Crosslines Poverty Simulation Comes to Fair Grove


Mr. Overstreet overseeing the jail during the simulation.

Jordan Van Nostrand

        Tuesday, January 3rd, Crosslines came to the Fair Grove High School to give the students the chance to participate in the Poverty Simulation. The Poverty Simulation split the classes of students into their separate years and then split them into small “families.” The families had various backgrounds and differed in how many people were in each family. Every person had their own backstory, some were criminals, some disabled, a few were both. The families were tasked with surviving one month without being evicted from their properties. To keep from being evicted students had to prioritize what mattered most in their current situation. The families had to choose whether to take the kids to school or go to work or pay the bills.

        The amount of work that the families had to do was too much for some, so they turned to crime. During the simulation there were police patrolling the grounds and to make the simulation a little more realistic the students were allowed to commit crimes and try and escape the police. Some stole from the bank,while others would steal from other families, one student bought out all of one item from the pawn shop and sold them to other students for inflated prices.
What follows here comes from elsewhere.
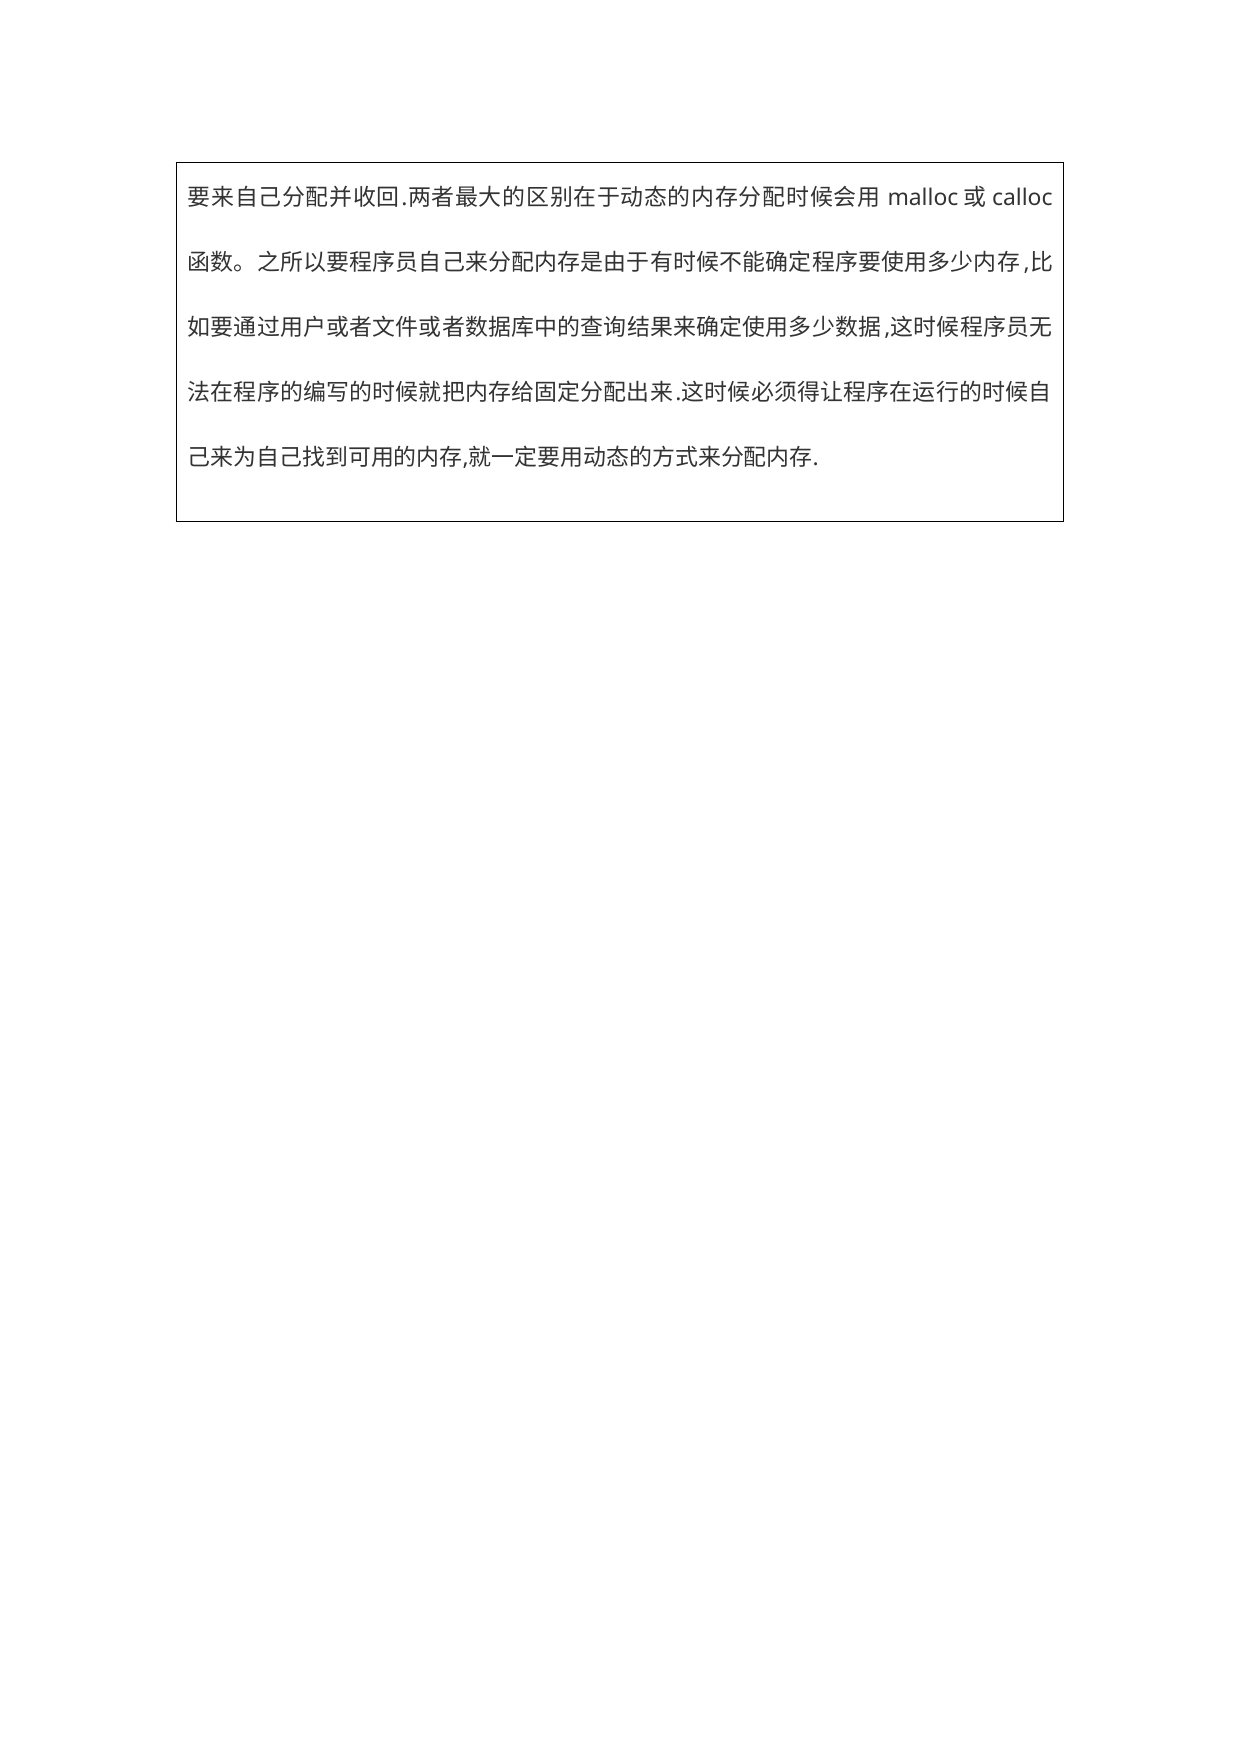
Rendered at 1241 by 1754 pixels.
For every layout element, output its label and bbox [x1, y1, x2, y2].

       The point of the simulation was not to show how many times you could be arrested though. Rachel Moore, the Community Resource Specialist at Crosslines stated, “The impact I would hope the simulation would have on people is to show them that it is not as easy to get out of poverty as they thought it was.” Which is why the simulation was so tough for the students to get through, because it was realistic. The students were forced to live the lives of families who were not so different from some of their own. While the students had fun during the event it is important that they understand why it is that the simulation was here in the first place. “I’m hoping that as a community we will help each other more and be kinder and more supportive,” said Rachel Moore.